**Exercise passage:**
--

Whether or not literary criticism should be considered a separate field of inquiry from literary theory, or conversely from book reviewing, is a matter of some controversy. For example, the Johns Hopkins Guide to Literary Theory and Criticism draws no distinction between literary theory and literary criticism, and almost always uses them together to describe the same concept. Some critics consider literary criticism a practical application of literary theory, as criticism always deals directly with a literary work, albeit from a theoretical point of view.

Modern literary criticism is often published in essay or book form. Academic literary critics teach in literature departments and publish in academic journals, and more popular critics publish their criticism in broadly circulating periodicals.

Contents

History

Classical and medieval criticism

Literary criticism has existed for as long as literature. The Frogs ("most good poets are dead, only the false live on") is generally cited as the first instance of literary criticism (and cultural pessimism). Aristotle wrote the Poetics, a typology and description of literary forms with many specific criticisms of contemporary works of art, in the 4th century BC. Poetics developed for the first time the concepts of mimesis and catharsis, which are still crucial in literary study. Plato's attacks on poetry as imitative, secondary, and false were formative.

Later classical and medieval criticism often focused on religious texts, and the several long religious traditions of hermeneutics and textual exegesis have had a profound influence on the study of secular texts.

Key texts

Renaissance criticism

The literary criticism of the Renaissance developed classical ideas of unity of form and content into a literary neoclassicism which proclaimed literature to be central to culture and entrusted the poet or author with the preservation of a long literary tradition. The birth of Renaissance criticism started with the recovery of classic texts, most notably, the one of Giorgio Valla's translation of Aristotle's Poetics into Latin in 1498. The work of Aristotle, especially his Poetics, was the most important influence on literary criticism until the later part of the 18th century. One of the most influential of Renaissance critics was Lodovico Castelvetro who wrote 1570 commentaries on Aristotle's Poetics.

--

**Task list:**
(1) In the passage on literary criticism, what work is generally cited as the first instance of literary criticism?
(2) Repeat the passage on literary criticism word for word, starting at "The literary criticism" and ending at "on Aristotle's Poetics.".
(3) Continue the passage on literary criticism from its final sentence.
These records come from a source unrelated to the passage on literary criticism.

Multi-view image geometry data
--

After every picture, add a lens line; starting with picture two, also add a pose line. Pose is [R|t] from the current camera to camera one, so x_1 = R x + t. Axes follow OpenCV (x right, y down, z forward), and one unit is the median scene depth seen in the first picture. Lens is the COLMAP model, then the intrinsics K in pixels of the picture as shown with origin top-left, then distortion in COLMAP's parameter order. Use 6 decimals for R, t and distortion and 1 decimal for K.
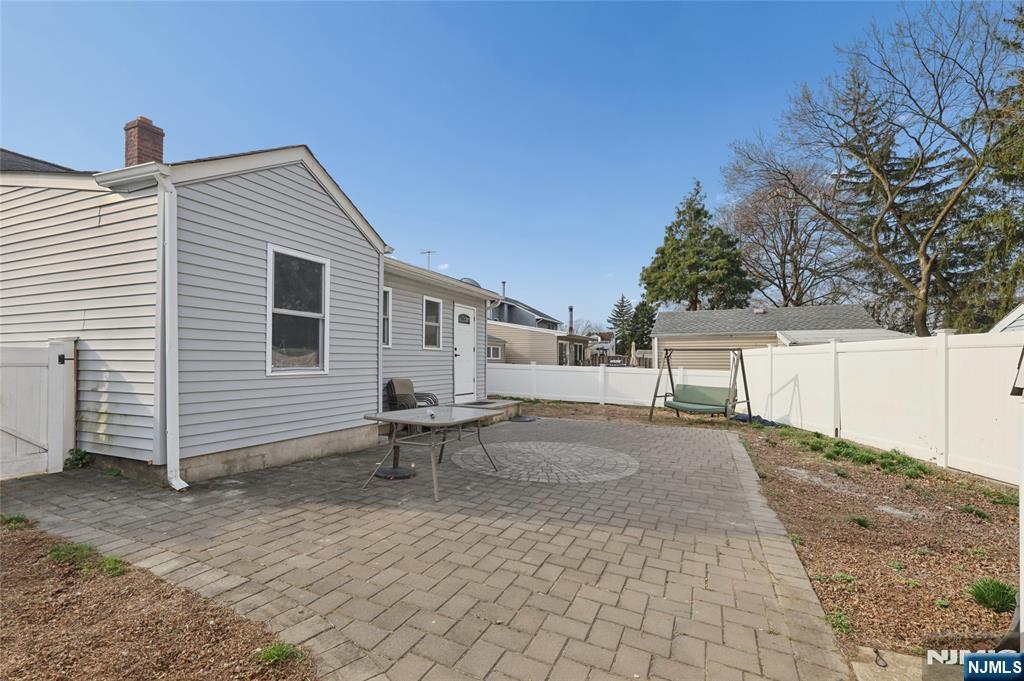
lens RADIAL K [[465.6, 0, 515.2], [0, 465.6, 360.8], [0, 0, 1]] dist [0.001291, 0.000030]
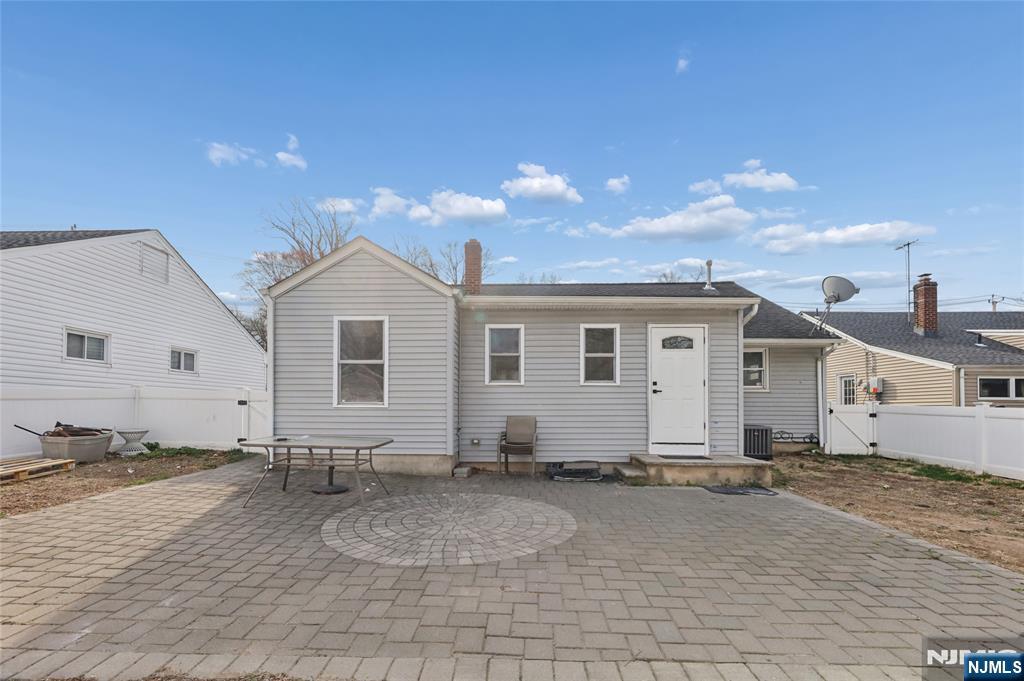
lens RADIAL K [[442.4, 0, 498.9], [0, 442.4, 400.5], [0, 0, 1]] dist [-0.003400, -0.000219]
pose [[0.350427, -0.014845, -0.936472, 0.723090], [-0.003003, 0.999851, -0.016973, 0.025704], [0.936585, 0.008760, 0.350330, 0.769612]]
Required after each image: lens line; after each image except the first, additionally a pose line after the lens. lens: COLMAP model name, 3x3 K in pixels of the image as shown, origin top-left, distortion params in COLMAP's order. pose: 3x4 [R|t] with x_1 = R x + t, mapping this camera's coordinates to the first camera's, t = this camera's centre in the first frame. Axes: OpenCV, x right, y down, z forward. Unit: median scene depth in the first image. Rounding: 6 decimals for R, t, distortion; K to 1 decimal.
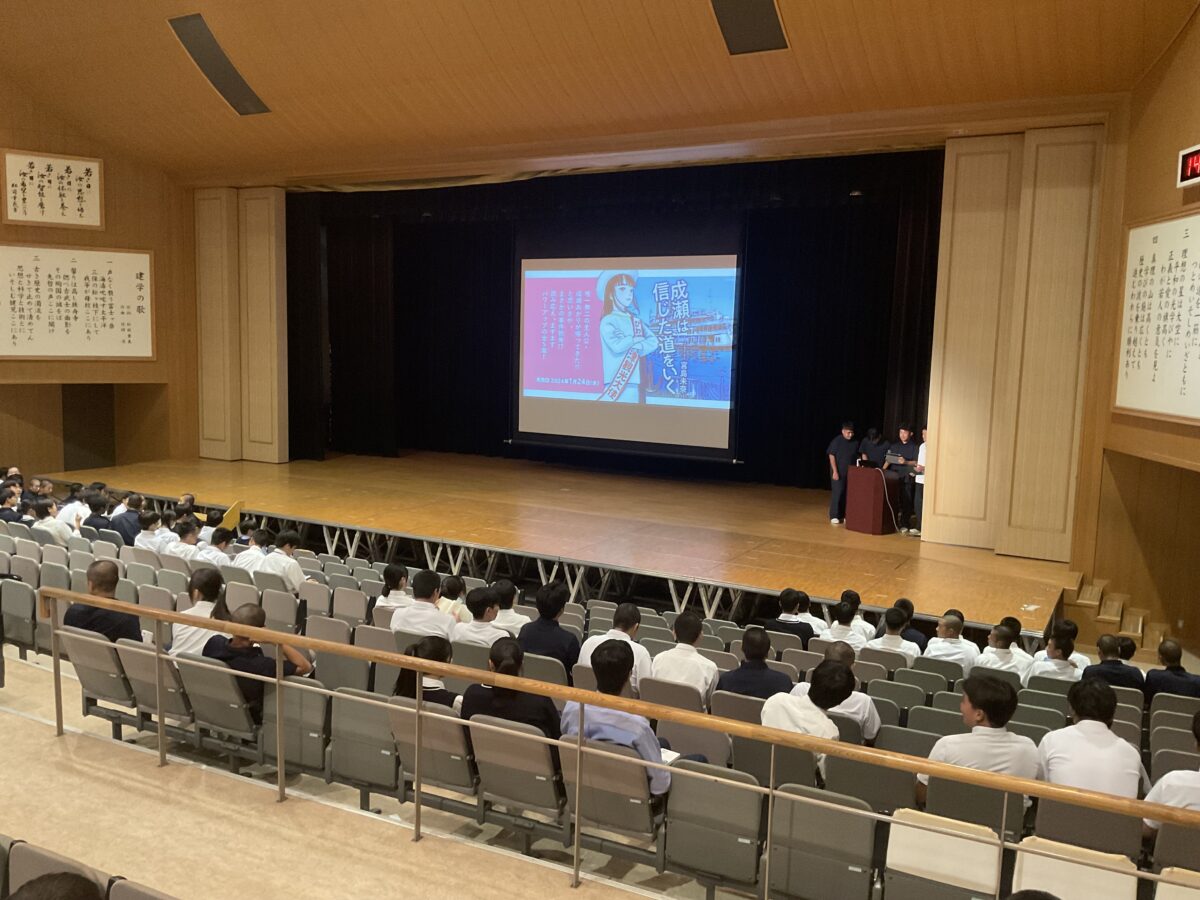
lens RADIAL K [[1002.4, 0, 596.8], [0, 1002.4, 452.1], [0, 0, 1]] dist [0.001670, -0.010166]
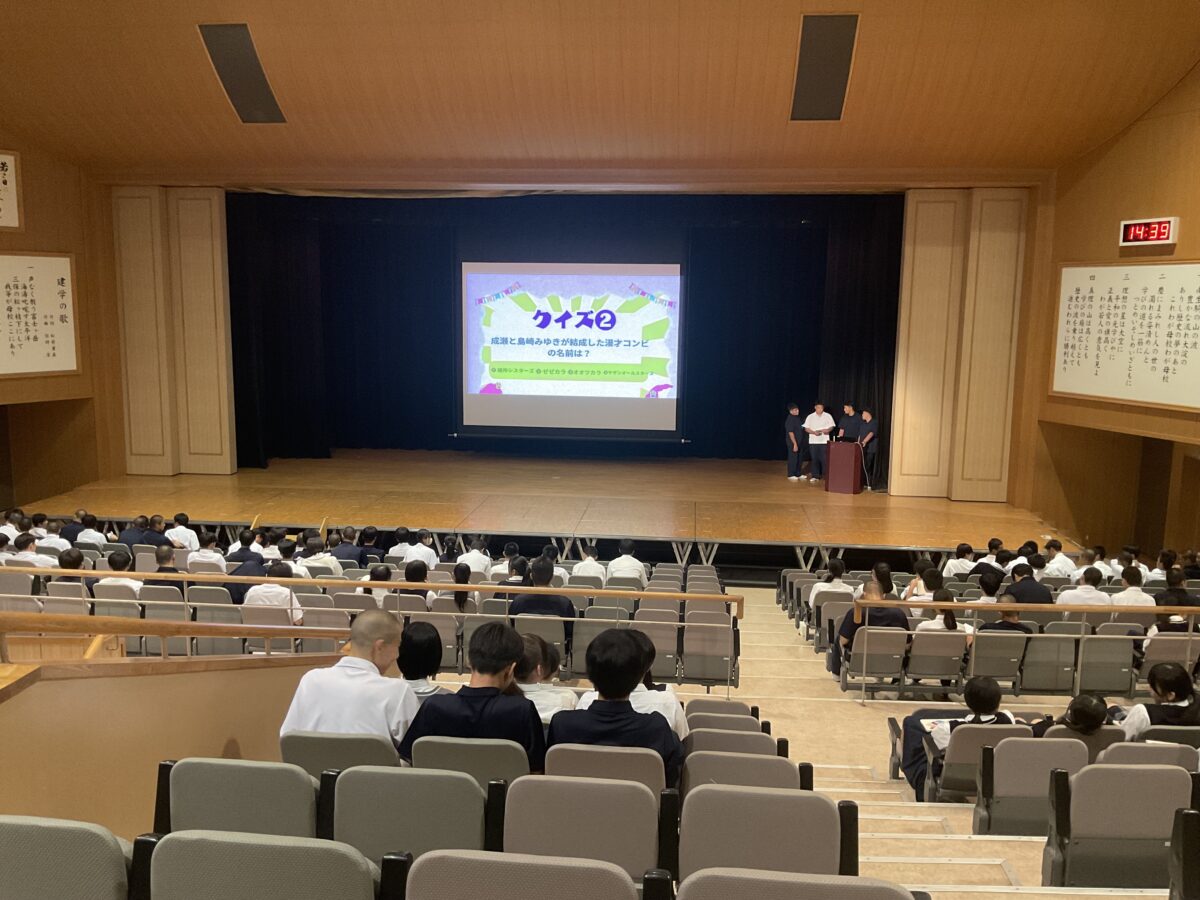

--

**Answer list:**
(1) The Frogs

(2)
The literary criticism of the Renaissance developed classical ideas of unity of form and content into a literary neoclassicism which proclaimed literature to be central to culture and entrusted the poet or author with the preservation of a long literary tradition. The birth of Renaissance criticism started with the recovery of classic texts, most notably, the one of Giorgio Valla's translation of Aristotle's Poetics into Latin in 1498. The work of Aristotle, especially his Poetics, was the most important influence on literary criticism until the later part of the 18th century. One of the most influential of Renaissance critics was Lodovico Castelvetro who wrote 1570 commentaries on Aristotle's Poetics.

(3)
19th-century criticism

The British Romantic movement of the early nineteenth century brought new aesthetic ideas to the study of literature, including the idea that the object of literature did not always have to be beautiful, noble, or perfect, but that literature itself could elevate a common subject to the level of the sublime. German Romanticism, which followed closely after the late development of German classicism, emphasized an aesthetic of fragmentation which can seem startlingly modern to a reader of English literature, and valued Witz – that is, "wit" or "humor" of a certain sort – more highly than the apparently serious Anglophone Romanticism.

The late nineteenth century brought several authors better known for their critical writings than for their own literary work, such as Matthew Arnold.

The New Criticism

However important all of these aesthetic movements were as antecedents, current ideas about literary criticism derive almost entirely from the new direction taken in the early twentieth century. Early in the century the school of criticism known as Russian Formalism, and slightly later the New Criticism in Britain and America, came to dominate the study and discussion of literature. Both schools emphasized the close reading of texts, elevating it far above generalizing discussion and speculation about either authorial intention (to say nothing of the author's psychology or biography, which became almost taboo subjects) or reader response. This emphasis on form and precise attention to "the words themselves" has persisted, after the decline of these critical doctrines themselves.

Mikhail Bakhtin introduced the concepts of heteroglossia, dialogism and chronotope, making a significant contribution to the realm of literary scholarship (Holquist xxvi).

Theory

In the British and American literary establishment, the New Criticism was more or less dominant until the late 1960s. Around that time Anglo-American university literature departments began to witness a rise of a more explicitly philosophical literary theory, influenced by structuralism, then post-structuralism, and other kinds of Continental philosophy. It continued until the mid-1980s, when interest in "theory" peaked. Many later critics, though undoubtedly still influenced by theoretical work, have been comfortable simply interpreting literature rather than writing explicitly about methodology and philosophical presumptions.

History of the Book

Related to other forms of literary criticism, the history of the book is a field of interdisciplinary enquiry drawing on the methods of bibliography, cultural history, history of literature, and media theory. Principally concerned with the production, circulation, and reception of texts and their material forms, book history seeks to connect forms of textuality with their material aspects.

Among the issues within the history of literature with which book history can be seen to intersect are: the development of authorship as a profession, the formation of reading audiences, the constraints of censorship and copyright, and the economics of literary form.

The current state of literary criticism

Today interest in literary theory and Continental philosophy coexists in university literature departments with a more conservative literary criticism of which the New Critics would probably have approved. Acrimonious disagreements over the goals and methods of literary criticism, which characterized both sides taken by critics during the "rise" of theory, have declined (though they still happen), and many critics feel that they now have a great plurality of methods and approaches from which to choose.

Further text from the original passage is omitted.